**Given passage**
☆ ☆ ☆ ☆ ☆

Statement to the High Level Segment of the 34th session of the Human Rights Council in Geneva
Ladies and Gentlemen,
Thank you for the opportunity to address the Human Rights Council today.
Refugee protection and human rights are inextricably linked. Serious violations of human rights, whether they occur in times of peace or war, can trigger flight. When human rights cannot be guaranteed, people may be compelled to flee. When people are desperate and fearful enough to leave their homes and communities behind, often in haste, without documents, and under chaotic circumstances, we know that things have gone seriously awry. Displacement is an early warning signal and a call for action at many levels. It “internationalizes” what is happening inside a country, having an impact felt far beyond national borders. It makes the case – if one still needs to be made – for our collective interest in human rights compliance at the national level, transcending sovereignty. Listening to what refugees tell us about why they had to flee is an unfortunate lesson in the shadow side of human behaviour. They show what can happen when a world in disarray is not tempered by the rule of law and respect for human rights.

☆ ☆ ☆ ☆ ☆

Continue the Human Rights Council statement, picking up after its final sentence. The data that follows plays no part in the work here.

**Raw data**
☆ ☆ ☆ ☆ ☆

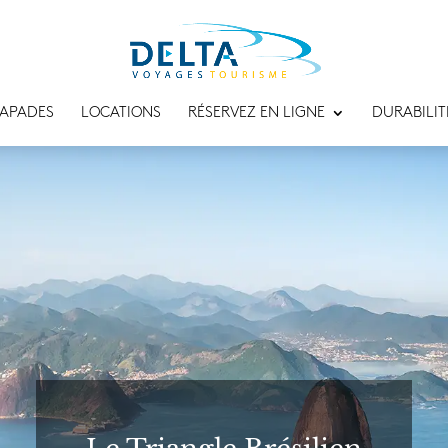
APADES
LOCATIONS
RÉSERVEZ EN LIGNE
DURABILIT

☆ ☆ ☆ ☆ ☆

**Reply to the exercise**
Sadly, displacement has become commonplace in a world where violent conflicts, weak governance, and growing inequality abound. Last week, UNHCR issued its Mid-Year Trends report, which attests to this reality. By the middle of 2016, there were more than 16.5 million refugees of concern to UNHCR and 36.4 million people internally displaced around the world. In the first six months of 2016 alone, 3.2 million people were newly displaced, including 1.5 million who sought protection in another country. Most came from Syria [where over half of the population is now displaced], Nigeria, Yemen, and South Sudan. Those who became refugees fled primarily to countries in their own regions, as we saw in sub-Saharan Africa, the Middle East, parts of Asia, Latin America, and Turkey. Yet, onward movements, notably across the sea to Western Europe and elsewhere, continued to attract the most attention.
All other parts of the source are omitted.